Death In Bordeaux, the first of Allan Massie's trilogy of detective novels set in Vichy France, ended with none of the triumphalism or closure one expects from the genre.

It was tantalisingly incomplete, like a sentence half uttered, or a thought only partially expressed. As the introspective, taciturn chief inspector Lannes faded from sight, anguished at being beholden for the release of his son, a prisoner of war, to men he deplores, the reader knew the occupation of his beloved city was going to make further and tougher demands on him.

Just as one feared, as Dark Summer In Bordeaux opens, life for Bordeaux's citizens is deteriorating fast. It is less than a year since the Germans marched into the city, but nobody is under any illusions about what the new regime portends. As Lannes sets out to investigate the murder of a Communist professor of literature, simmering tensions come to the boil. The city's Jews begin to feel the net closing around them, as do its gays.

When Lannes comes under pressure to close the case without an arrest, lest it embarrass his superiors and their German masters, he quietly, and then openly, resists. Thus, although the links between the professor's murder and events in the first novel are laid bare, this story is less about solving a crime than about conscience, with Massie turning the workaday beauty of pared-down detective fiction into a moral enquiry.

Chief Inspector Lannes's home-life neatly encapsulates the conflicts faced by the occupied French. His elder son, returned from internment camp, wants to do his bit for the newly collaborative France. His younger son Alain's thoughts are turning to resistance.

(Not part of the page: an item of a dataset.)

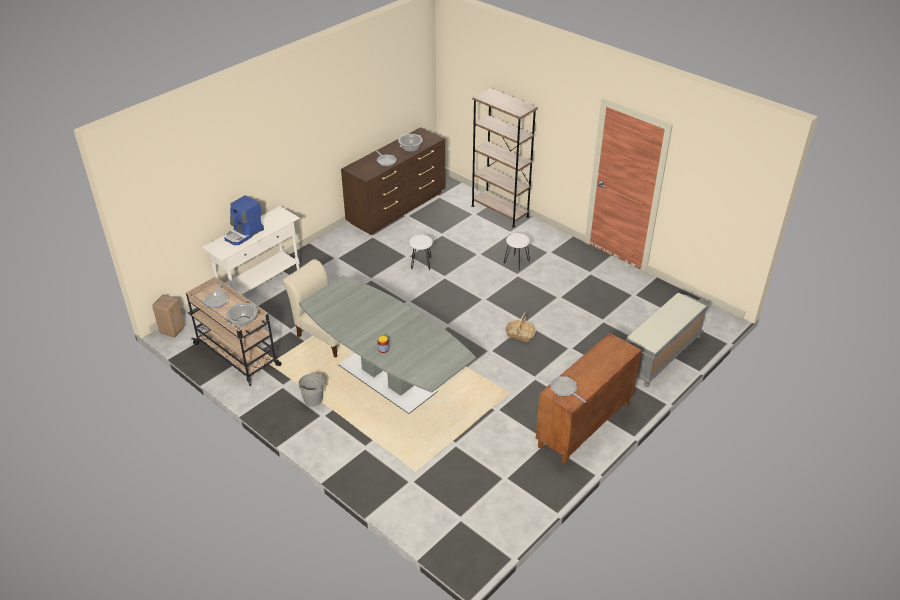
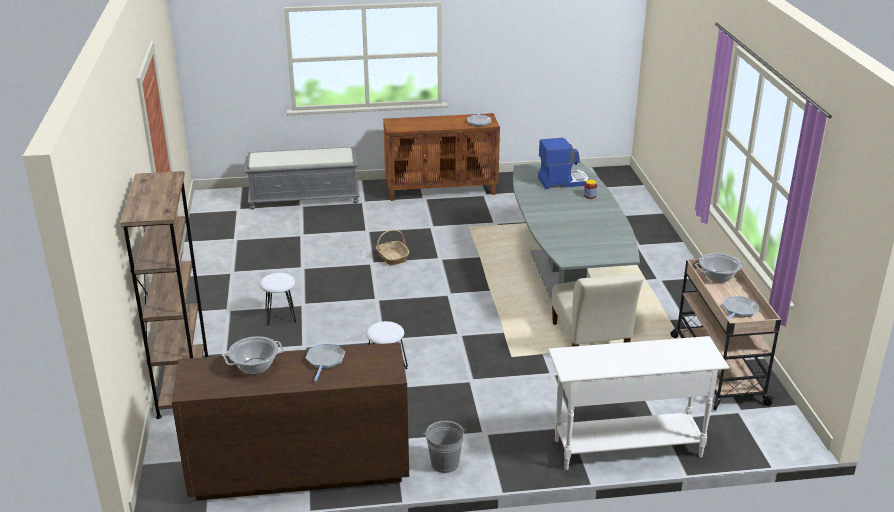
camera: 140 degrees left, 10 degrees down
(172, 329) = (795, 440): beige stool -> none
(244, 234) = (652, 357): coffee machine -> coffee machine (562, 181)
(313, 400) = (658, 294): grey bucket -> grey bucket (445, 463)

Meanwhile, Lannes's daughter fancies she's in love with a German soldier, and his wife Marguerite typifies those whose only concern is for the safety of their loved ones, regardless of the wider political picture. When the gulf between her values and those of her husband becomes apparent, their faltering marriage grows even more precarious.

Massie's refusal to offer a simplistic or trite solution means that by the conclusion of this sequel, one still has no idea whether by the trilogy's end one will feel relief or sorrow, or both. The year between now and the final novel's publication will crawl.